● SUPPLIED TEXT:
Imagine you’re at a track meet watching the 100-meter dash. You’ve been watching the runners warm up. Would you bet on the manic runner who’s constantly checking the leaderboard? No, you’d bet on the runner who is relaxed and attentive to the process, with eyes on the finish line.
The business world is in the midst of a time management-obsessed culture. We’re like the runner constantly checking the leaderboard. We’re focused on plenty of time management apps and techniques to help get things done. The truth is, full focus on your purpose and on the quality of your effort is the only mindset that will help you outshine the competition.
Productivity and the Time Management Myth
In a fascinating article on why time management is ruining our lives, author Oliver Burkeman has a conversation with Tom DeMarco, who is a specialist in managing complex software projects, a former consultant for Microsoft, and a veteran of Bell Telephone Labs. According to DeMarco,
The best companies I visited, all through the years, were never very hurried. Maybe they used pressure from time to time, as a sort of amusing side-effect. But it was never a constant. Because you don’t get creativity for free. You need people to be able to sit back, put their feet up, and think.”
Productivity is in no way divorced from creativity, unless it’s the type of productivity that generates poor results. The environmentalist Edward Abbey said, “Growth for the sake of growth is the ideology of the cancer cell.”
You don’t want to produce merely for productivity’s sake. Rather, you want to create because you care about what you’re doing, you care about what it means to yourself and to the world. To be creative and productive, you need time to think, to hone in on your purpose. When that purpose is salient, creative ideas rise to the top like bubbles in a boiling pot of water.
Create because you care about what you’re doing. Share on XThe Purpose Driven Business
The UAB Collat School of Business offers some key questions to consider when it comes to finding purpose in the business world.
- What is it you’re producing?
- Do you promote health, safety, and the betterment of mankind?
- Are you making an effort at sustainability?
- Does your community benefit from what you do?
- Are you ethical?
- If you own a business, do you share your profits with employees?
These are some great questions, all very pertinent, but the School of Business misses a big one. What do you value? What is the number one thing you care about most in your life? What are you passionate about? Value, care, and passion are all intertwined. You can’t fail at your passion, because failure isn’t failure, it’s simply a diversion until you finally bring your passion to fruition.

● EXERCISE TASKS:
**A.** Summarize the article on purpose and time management in two sentences.
**B.** Pick up the article on purpose and time management after its final sentence and write the next paragraph.
The lines that follow come from a separate source.

● DATA FOR ANALYSIS:
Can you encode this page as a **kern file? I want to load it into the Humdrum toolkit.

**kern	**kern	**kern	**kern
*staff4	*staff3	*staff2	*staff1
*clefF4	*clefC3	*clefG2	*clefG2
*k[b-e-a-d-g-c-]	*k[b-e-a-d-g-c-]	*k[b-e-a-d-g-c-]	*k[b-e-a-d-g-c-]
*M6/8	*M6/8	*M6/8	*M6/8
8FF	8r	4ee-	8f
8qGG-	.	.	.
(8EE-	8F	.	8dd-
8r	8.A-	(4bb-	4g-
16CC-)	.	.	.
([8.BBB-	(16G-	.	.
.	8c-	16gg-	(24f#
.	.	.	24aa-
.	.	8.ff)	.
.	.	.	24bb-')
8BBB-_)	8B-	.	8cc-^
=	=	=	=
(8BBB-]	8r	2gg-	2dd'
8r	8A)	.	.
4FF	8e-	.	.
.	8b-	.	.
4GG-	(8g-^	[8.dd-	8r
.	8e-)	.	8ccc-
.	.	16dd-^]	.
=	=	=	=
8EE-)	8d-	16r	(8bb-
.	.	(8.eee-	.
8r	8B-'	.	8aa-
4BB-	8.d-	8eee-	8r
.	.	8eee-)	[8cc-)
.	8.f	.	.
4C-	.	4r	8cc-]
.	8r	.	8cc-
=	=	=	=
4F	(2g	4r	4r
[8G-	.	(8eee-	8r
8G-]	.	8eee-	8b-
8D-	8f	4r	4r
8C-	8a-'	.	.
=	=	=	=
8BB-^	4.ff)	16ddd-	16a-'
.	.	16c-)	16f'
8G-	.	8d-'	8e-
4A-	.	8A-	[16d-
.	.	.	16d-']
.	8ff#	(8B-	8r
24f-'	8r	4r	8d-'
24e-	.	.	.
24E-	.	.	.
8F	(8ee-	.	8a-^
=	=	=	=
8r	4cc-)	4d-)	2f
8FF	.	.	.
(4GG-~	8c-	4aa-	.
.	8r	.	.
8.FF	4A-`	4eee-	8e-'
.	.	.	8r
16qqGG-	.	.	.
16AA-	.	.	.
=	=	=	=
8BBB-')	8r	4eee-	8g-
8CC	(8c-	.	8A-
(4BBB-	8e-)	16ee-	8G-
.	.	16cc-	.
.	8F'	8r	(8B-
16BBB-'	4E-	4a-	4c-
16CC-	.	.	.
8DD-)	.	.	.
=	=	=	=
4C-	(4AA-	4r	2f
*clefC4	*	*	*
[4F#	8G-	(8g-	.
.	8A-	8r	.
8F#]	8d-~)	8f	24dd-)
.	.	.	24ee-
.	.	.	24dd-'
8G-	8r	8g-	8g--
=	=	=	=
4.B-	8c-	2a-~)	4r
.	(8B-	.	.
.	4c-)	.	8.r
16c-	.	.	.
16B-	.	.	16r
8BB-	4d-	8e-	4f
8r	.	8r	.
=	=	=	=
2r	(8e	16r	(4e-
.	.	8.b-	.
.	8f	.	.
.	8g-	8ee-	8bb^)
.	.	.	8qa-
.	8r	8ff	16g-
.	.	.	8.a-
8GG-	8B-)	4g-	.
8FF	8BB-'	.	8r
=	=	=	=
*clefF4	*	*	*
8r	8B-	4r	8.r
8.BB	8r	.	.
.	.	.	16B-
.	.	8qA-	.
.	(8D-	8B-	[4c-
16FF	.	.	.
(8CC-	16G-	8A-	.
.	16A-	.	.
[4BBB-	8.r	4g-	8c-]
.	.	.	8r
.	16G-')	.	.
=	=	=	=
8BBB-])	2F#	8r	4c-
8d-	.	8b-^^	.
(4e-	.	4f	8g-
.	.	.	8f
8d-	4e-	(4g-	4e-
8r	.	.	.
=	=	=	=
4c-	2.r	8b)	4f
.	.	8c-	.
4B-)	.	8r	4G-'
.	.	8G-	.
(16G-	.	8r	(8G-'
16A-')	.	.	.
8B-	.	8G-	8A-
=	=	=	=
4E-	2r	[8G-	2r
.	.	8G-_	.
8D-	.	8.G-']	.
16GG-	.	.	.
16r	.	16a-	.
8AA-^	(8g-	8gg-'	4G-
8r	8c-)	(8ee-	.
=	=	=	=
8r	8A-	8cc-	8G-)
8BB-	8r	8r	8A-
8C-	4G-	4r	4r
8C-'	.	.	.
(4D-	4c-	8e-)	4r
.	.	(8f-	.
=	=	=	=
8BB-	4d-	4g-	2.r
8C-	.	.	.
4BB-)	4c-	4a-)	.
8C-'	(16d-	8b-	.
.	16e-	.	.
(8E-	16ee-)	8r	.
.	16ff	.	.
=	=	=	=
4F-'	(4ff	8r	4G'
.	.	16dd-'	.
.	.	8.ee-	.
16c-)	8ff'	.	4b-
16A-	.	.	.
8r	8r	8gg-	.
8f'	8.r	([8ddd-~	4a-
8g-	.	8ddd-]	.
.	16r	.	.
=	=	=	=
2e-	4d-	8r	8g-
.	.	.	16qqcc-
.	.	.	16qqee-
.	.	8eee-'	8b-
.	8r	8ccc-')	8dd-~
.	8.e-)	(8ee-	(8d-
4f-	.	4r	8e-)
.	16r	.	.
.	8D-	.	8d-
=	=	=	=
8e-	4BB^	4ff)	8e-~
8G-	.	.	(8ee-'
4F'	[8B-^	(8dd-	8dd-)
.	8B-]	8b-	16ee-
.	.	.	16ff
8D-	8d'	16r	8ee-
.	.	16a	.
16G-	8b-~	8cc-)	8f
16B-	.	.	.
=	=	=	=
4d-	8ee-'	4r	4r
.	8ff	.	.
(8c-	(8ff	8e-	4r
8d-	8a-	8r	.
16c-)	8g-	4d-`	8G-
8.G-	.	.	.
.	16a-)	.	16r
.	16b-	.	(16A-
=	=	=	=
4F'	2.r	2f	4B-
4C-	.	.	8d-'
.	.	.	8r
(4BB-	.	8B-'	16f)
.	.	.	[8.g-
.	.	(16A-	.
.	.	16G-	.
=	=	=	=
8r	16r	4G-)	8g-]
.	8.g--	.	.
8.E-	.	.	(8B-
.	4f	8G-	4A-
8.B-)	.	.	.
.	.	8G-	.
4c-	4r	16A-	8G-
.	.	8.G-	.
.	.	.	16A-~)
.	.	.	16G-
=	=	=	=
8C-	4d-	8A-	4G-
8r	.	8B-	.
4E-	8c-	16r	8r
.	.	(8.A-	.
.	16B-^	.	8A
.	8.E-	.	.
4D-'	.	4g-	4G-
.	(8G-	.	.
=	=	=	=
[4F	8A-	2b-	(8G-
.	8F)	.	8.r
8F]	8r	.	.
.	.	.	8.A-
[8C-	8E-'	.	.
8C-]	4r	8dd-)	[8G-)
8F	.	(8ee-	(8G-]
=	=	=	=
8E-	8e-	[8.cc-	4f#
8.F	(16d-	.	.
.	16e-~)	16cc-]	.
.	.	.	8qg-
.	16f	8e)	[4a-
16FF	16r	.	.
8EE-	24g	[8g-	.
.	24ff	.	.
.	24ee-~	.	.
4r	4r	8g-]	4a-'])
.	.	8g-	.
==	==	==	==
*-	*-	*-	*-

● ANSWERS:
**A.** The article argues that the business world is caught up in an obsession with time management, when only full focus on purpose and on the quality of one's effort will help outshine the competition. It cites Tom DeMarco's observation that the best companies were never very hurried because creativity needs time to think, and it adds personal values and passion to the UAB Collat School of Business's list of questions for finding purpose in business.

**B.**
Passion for your purpose causes you to be productive. As a freelance writer, my purpose is to impart ideas to others through writing. Productivity is easy in that sense. All I have to do is engage in the act of writing. But to do that, I need to focus on ideas that matter to me. Otherwise, I’m going to write a lot of really uninspired, unauthentic stuff. And no one is going to publish my work if I’m not passionate about my ideas.
Coaching Purpose
No matter what line of business you’re in, there’s an overall purpose to what you do. Employees in the most menial positions may not understand that. To them, a task is just a task, something to get out of the way. If they can just get the task out of the way and not mess up too much, they can go home and do something they care about.
I used to do social work, as well as tutoring. I think motivating employees is a lot like tutoring. If employees and students understand the bigger, more abstract concepts–the purpose–they understand the reason for their menial task and why it matters to excel.
Gamification works for employees (and students) because it combines the dopamine release from hitting a checkpoint with the intellectual, purposeful drive of storytelling. If you’re a solopreneur, or freelancer, you understand the drive of purpose. But give yourself those little checkpoints to celebrate. If you’re an entrepreneur, instill your employees with your sense of purpose. Just like you are, they’re taking part in a story. Each one is responsible for the ending.